▶ [Task prompt] In the part of the source data that opens with the line containing "Hasiči Studená" and closes with the final line, substitute "Fotogalerie" for "Galerie". Reproduce those lines with everything else unchanged.

BEGIN Given records

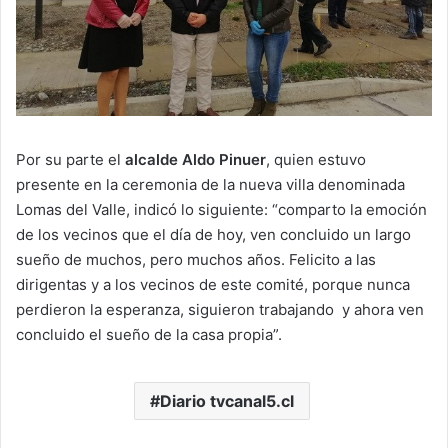
Por su parte el
alcalde Aldo Pinuer
, quien estuvo
presente en la ceremonia de la nueva villa denominada
Lomas del Valle, indicó lo siguiente: “comparto la emoción
de los vecinos que el día de hoy, ven concluido un largo
sueño de muchos, pero muchos años. Felicito a las
dirigentas y a los vecinos de este comité, porque nunca
perdieron la esperanza, siguieron trabajando y ahora ven
concluido el sueño de la casa propia”.
Diario tvcanal5.cl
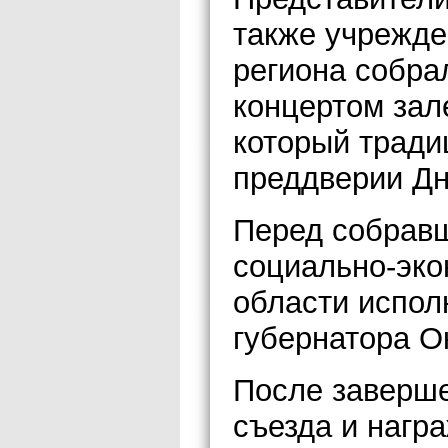
также учрежде
региона собра
концертом зал
который тради
преддверии Дн
Перед собравш
социально-эко
области испо
губернатора О
После заверше
съезда и нагр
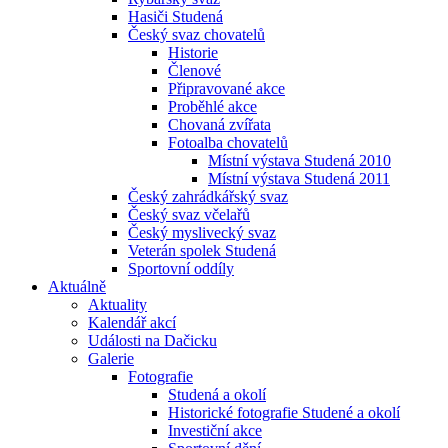
Hasiči Studená
Český svaz chovatelů
Historie
Členové
Připravované akce
Proběhlé akce
Chovaná zvířata
Fotoalba chovatelů
Místní výstava Studená 2010
Místní výstava Studená 2011
Český zahrádkářský svaz
Český svaz včelařů
Český myslivecký svaz
Veterán spolek Studená
Sportovní oddíly
Aktuálně
Aktuality
Kalendář akcí
Události na Dačicku
Galerie
Fotografie
Studená a okolí
Historické fotografie Studené a okolí
Investiční akce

END Given records

▶ [Response box]
Hasiči Studená
Český svaz chovatelů
Historie
Členové
Připravované akce
Proběhlé akce
Chovaná zvířata
Fotoalba chovatelů
Místní výstava Studená 2010
Místní výstava Studená 2011
Český zahrádkářský svaz
Český svaz včelařů
Český myslivecký svaz
Veterán spolek Studená
Sportovní oddíly
Aktuálně
Aktuality
Kalendář akcí
Události na Dačicku
Fotogalerie
Fotografie
Studená a okolí
Historické fotografie Studené a okolí
Investiční akce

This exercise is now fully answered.